Design and photocatalytic performance of Cd(II)-based coordination polymers for selective PNP degradation

In this study, two Cd(II)-based coordination polymers (CPs), [Cd(IPA)(Beib)]ₙ (1) and [Cd(PTA)(Beib)]ₙ (2), were designed and synthesized via a hydrothermal mixed-ligand strategy using isophthalic acid (H2IPA)/terephthalic acid (H2PTA) and 1,4-bis(2-ethylimidazol-1-yl)butane (Beib), aiming to develop efficient and selective photocatalysts for the degradation of p-nitrophenol (PNP).

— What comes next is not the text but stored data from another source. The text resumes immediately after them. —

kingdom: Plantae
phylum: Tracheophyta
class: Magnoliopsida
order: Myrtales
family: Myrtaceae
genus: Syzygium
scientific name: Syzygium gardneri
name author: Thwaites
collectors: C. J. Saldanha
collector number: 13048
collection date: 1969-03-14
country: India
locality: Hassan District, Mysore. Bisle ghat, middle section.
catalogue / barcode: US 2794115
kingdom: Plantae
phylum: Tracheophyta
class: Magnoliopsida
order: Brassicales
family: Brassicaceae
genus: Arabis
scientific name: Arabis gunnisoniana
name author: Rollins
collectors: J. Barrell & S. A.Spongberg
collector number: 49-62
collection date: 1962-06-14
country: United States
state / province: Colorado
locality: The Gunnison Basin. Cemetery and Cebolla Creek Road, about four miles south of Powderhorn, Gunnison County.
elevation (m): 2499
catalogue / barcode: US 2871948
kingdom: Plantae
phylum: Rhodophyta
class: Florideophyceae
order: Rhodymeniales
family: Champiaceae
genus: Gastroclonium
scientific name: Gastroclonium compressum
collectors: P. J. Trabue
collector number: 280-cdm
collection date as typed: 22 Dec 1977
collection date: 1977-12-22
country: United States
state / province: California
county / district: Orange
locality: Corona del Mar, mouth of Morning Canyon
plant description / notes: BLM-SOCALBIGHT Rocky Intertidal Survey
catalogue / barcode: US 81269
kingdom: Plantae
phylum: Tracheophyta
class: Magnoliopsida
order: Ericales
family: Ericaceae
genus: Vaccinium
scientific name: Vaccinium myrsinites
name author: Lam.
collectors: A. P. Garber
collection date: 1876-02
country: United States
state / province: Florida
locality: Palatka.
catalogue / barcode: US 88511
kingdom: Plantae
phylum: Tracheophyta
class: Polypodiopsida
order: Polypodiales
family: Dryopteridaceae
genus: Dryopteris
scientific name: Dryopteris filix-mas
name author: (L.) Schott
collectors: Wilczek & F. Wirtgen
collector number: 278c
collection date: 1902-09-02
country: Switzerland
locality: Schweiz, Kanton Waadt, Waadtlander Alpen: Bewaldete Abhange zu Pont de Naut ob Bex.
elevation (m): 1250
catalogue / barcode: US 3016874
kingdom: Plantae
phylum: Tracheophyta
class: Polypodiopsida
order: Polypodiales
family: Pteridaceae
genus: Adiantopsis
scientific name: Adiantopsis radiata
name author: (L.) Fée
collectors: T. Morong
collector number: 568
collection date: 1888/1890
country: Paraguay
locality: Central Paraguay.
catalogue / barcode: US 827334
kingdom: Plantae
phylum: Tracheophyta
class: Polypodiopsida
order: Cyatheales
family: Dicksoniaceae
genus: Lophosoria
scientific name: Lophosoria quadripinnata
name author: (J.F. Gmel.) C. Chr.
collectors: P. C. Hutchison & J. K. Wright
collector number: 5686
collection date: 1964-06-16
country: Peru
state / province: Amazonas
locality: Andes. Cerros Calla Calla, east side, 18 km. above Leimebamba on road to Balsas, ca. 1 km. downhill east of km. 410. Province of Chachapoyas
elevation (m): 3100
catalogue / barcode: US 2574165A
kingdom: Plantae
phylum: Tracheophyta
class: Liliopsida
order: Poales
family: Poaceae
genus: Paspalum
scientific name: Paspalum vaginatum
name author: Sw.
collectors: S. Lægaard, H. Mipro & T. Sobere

The structures and stabilities of the CPs were characterized by single-crystal X-ray diffraction, powder X-ray diffraction (PXRD), Fourier-transform infrared (FT-IR) and thermogravimetric analysis (TGA). CP 1 forms a uncommon 3D 3-fold interpenetrated dmp framework based on 65·8 topology, and CP 2 displays a 3D 4-fold interpenetrated dia framework with 4-c (66) sqc6 topology framework. Photocatalytic performance studies reveal that under UV light irradiation, (1) achieves a high degradation efficiency of 83.56 % for PNP, significantly superior to (2) (69.68 %), and exhibits high selectivity toward PNP compared to other nitro compounds (e.g., TNP, MNP). Kinetic analysis indicates that PNP degradation follows a pseudo-first-order model with a rate constant of 0.01716 min⁻¹. Radical trapping experiments confirm that photogenerated holes (h⁺) and superoxide radicals (•O₂⁻) are the dominant reactive species. Additionally, (1) demonstrates stable catalytic activity in various water sources (deionized water, tap water, pond water) and maintains >90 % performance after five recycling cycles, with no obvious structural changes verified by PXRD. This work highlights the regulation of light absorption and charge separation efficiency of CPs through ligand engineering, providing a new strategy for designing highly selective photocatalysts for efficient degradation of nitro pollutants in the environment and demonstrating the application potential of CPs in wastewater treatment and environmental remediation.